REQUIRED TASK → Below are some entries. Output each one exactly as it appears.

SUPPLIED RECORDS →
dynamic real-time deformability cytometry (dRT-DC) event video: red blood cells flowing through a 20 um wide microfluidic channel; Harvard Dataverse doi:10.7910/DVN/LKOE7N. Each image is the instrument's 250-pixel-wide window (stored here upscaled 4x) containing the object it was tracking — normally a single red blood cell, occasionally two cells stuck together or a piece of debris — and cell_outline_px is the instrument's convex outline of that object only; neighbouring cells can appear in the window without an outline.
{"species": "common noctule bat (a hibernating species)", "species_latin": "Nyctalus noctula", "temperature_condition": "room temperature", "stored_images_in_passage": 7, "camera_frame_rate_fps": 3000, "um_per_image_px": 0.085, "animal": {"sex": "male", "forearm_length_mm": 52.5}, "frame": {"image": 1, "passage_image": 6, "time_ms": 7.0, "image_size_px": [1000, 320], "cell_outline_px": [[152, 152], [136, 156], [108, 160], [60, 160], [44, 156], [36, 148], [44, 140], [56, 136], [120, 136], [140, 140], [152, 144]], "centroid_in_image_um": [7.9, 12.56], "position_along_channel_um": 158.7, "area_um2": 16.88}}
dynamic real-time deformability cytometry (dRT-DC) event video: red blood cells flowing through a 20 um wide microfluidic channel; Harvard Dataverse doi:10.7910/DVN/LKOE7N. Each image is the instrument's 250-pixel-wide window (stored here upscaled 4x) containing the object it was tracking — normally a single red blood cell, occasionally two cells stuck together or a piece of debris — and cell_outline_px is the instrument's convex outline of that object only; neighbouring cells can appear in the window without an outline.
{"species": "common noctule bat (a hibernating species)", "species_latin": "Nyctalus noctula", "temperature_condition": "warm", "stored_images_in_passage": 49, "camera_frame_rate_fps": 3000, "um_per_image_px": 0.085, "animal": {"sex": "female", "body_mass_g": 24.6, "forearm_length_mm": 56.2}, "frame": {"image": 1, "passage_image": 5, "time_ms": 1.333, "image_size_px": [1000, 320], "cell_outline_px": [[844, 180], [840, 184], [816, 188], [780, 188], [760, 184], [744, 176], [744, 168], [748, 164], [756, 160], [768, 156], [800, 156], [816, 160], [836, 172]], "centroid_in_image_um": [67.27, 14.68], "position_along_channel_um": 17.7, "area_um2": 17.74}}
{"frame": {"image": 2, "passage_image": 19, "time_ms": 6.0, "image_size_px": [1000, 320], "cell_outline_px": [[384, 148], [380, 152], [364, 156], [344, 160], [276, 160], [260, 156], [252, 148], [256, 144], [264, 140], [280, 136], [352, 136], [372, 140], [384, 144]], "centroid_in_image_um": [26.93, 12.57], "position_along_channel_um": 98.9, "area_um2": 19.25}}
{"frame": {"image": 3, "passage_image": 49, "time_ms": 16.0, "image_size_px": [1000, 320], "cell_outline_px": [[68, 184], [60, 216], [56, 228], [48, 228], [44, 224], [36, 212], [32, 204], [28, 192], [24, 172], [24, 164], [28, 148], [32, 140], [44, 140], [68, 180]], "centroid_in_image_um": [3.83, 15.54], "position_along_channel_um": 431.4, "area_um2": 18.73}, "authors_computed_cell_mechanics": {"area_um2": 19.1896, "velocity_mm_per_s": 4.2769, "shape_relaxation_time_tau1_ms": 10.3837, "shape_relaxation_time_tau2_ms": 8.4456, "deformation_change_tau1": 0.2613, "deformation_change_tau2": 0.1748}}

SOLUTION TO THE PROBLEM →
dynamic real-time deformability cytometry (dRT-DC) event video: red blood cells flowing through a 20 um wide microfluidic channel; Harvard Dataverse doi:10.7910/DVN/LKOE7N. Each image is the instrument's 250-pixel-wide window (stored here upscaled 4x) containing the object it was tracking — normally a single red blood cell, occasionally two cells stuck together or a piece of debris — and cell_outline_px is the instrument's convex outline of that object only; neighbouring cells can appear in the window without an outline.
{"species": "common noctule bat (a hibernating species)", "species_latin": "Nyctalus noctula", "temperature_condition": "room temperature", "stored_images_in_passage": 7, "camera_frame_rate_fps": 3000, "um_per_image_px": 0.085, "animal": {"sex": "male", "forearm_length_mm": 52.5}, "frame": {"image": 1, "passage_image": 6, "time_ms": 7.0, "image_size_px": [1000, 320], "cell_outline_px": [[152, 152], [136, 156], [108, 160], [60, 160], [44, 156], [36, 148], [44, 140], [56, 136], [120, 136], [140, 140], [152, 144]], "centroid_in_image_um": [7.9, 12.56], "position_along_channel_um": 158.7, "area_um2": 16.88}}
dynamic real-time deformability cytometry (dRT-DC) event video: red blood cells flowing through a 20 um wide microfluidic channel; Harvard Dataverse doi:10.7910/DVN/LKOE7N. Each image is the instrument's 250-pixel-wide window (stored here upscaled 4x) containing the object it was tracking — normally a single red blood cell, occasionally two cells stuck together or a piece of debris — and cell_outline_px is the instrument's convex outline of that object only; neighbouring cells can appear in the window without an outline.
{"species": "common noctule bat (a hibernating species)", "species_latin": "Nyctalus noctula", "temperature_condition": "warm", "stored_images_in_passage": 49, "camera_frame_rate_fps": 3000, "um_per_image_px": 0.085, "animal": {"sex": "female", "body_mass_g": 24.6, "forearm_length_mm": 56.2}, "frame": {"image": 1, "passage_image": 5, "time_ms": 1.333, "image_size_px": [1000, 320], "cell_outline_px": [[844, 180], [840, 184], [816, 188], [780, 188], [760, 184], [744, 176], [744, 168], [748, 164], [756, 160], [768, 156], [800, 156], [816, 160], [836, 172]], "centroid_in_image_um": [67.27, 14.68], "position_along_channel_um": 17.7, "area_um2": 17.74}}
{"frame": {"image": 2, "passage_image": 19, "time_ms": 6.0, "image_size_px": [1000, 320], "cell_outline_px": [[384, 148], [380, 152], [364, 156], [344, 160], [276, 160], [260, 156], [252, 148], [256, 144], [264, 140], [280, 136], [352, 136], [372, 140], [384, 144]], "centroid_in_image_um": [26.93, 12.57], "position_along_channel_um": 98.9, "area_um2": 19.25}}
{"frame": {"image": 3, "passage_image": 49, "time_ms": 16.0, "image_size_px": [1000, 320], "cell_outline_px": [[68, 184], [60, 216], [56, 228], [48, 228], [44, 224], [36, 212], [32, 204], [28, 192], [24, 172], [24, 164], [28, 148], [32, 140], [44, 140], [68, 180]], "centroid_in_image_um": [3.83, 15.54], "position_along_channel_um": 431.4, "area_um2": 18.73}, "authors_computed_cell_mechanics": {"area_um2": 19.1896, "velocity_mm_per_s": 4.2769, "shape_relaxation_time_tau1_ms": 10.3837, "shape_relaxation_time_tau2_ms": 8.4456, "deformation_change_tau1": 0.2613, "deformation_change_tau2": 0.1748}}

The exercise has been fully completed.